__Instructions for the task__
Please return every line of the material below unchanged and in the same order.

[Data listing]
- - -

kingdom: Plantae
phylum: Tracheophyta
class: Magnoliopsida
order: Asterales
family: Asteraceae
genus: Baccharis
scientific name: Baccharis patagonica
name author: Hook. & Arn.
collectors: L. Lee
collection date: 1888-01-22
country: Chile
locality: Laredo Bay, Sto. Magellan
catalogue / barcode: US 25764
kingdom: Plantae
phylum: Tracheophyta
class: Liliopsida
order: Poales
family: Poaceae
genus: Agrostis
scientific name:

- - -

__Correct output__
kingdom: Plantae
phylum: Tracheophyta
class: Magnoliopsida
order: Asterales
family: Asteraceae
genus: Baccharis
scientific name: Baccharis patagonica
name author: Hook. & Arn.
collectors: L. Lee
collection date: 1888-01-22
country: Chile
locality: Laredo Bay, Sto. Magellan
catalogue / barcode: US 25764
kingdom: Plantae
phylum: Tracheophyta
class: Liliopsida
order: Poales
family: Poaceae
genus: Agrostis
scientific name:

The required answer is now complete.